第36章 安息
気を失ったままの幽助を和真君の部屋に運び、彼のベッドに寝かせた。
霊力を使いきり死にかけだったらしいが、和真君が幽助に霊気を送ってくれた為、助かったのだと蔵馬が言っていた。
螢子ちゃんは眠っている幽助の隣へ駆けつけ、ぼたんは和真君の治療。灯夜は道導の能力で飛影に妖力を分けている。
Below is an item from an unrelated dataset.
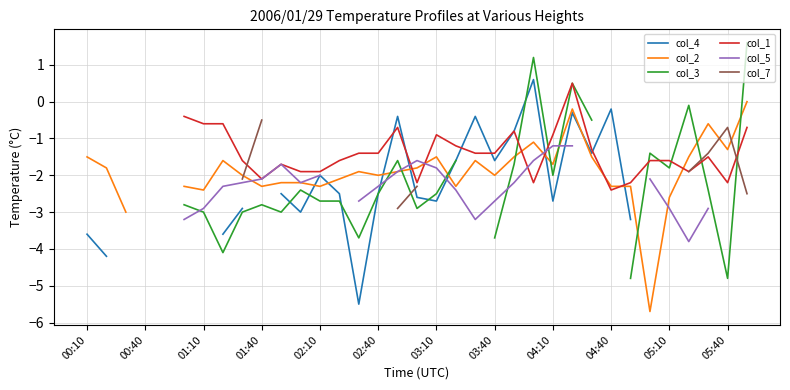

True or false: col_3 and col_1 cross at least once.

True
私はというと、「二人は畳の部屋があるからそこで仲良く治療しな」という静流さんの気遣いで、畳の部屋に蔵馬と二人きり。
蔵馬「…………。」
「………。」
お互い無言状態。
居心地は悪くないけど、正直言うと気まづい。
蔵馬「時音」
「……はい」
先に声を発したのは蔵馬。
蔵馬「何故あんな無茶を?」
「無茶…とは?」
蔵馬「わざわざ説明しなきゃわからない?」
そう言われて腕を引かれる。蔵馬の胸に飛び込んだ状態になった。
蔵馬「妖力が不安定なのに、緋神子の術を使ったんだろ?」
「…………わかってたのね」
蔵馬「時音のその疲れた顔を見れば判るよ。周りは騙せても、オレは騙せないよ」
やっぱり蔵馬には敵わない…か。
まぁあれだけ一緒にいれば、当然といっとら当然かな。
蔵馬「時音」
「ん…!」
いきなり唇を重ねてくる蔵馬。今のはいつもより強引だった。
けど、それと共に体の疲れがとれていく。
蔵馬が私に妖気を分けている証拠だ。
「ハァ……蔵馬?」
解放された私は肩で呼吸をしながら蔵馬を見つめる。彼の顔は真剣そのものだ。
蔵馬「無理をしないよう言ったはずだ」
「でもぼたんと螢子ちゃんにケガさせる訳にはいかないでしょ?」
蔵馬「そうだが、君の場合は無茶をしすぎだ」
「わかってる。でも今回はそうでもしないと逃げ切れなかったわ」
蔵馬に負けじと私も強気で言い返す。
数秒見つめ合った後、蔵馬が「はぁ…」と溜め息をついた。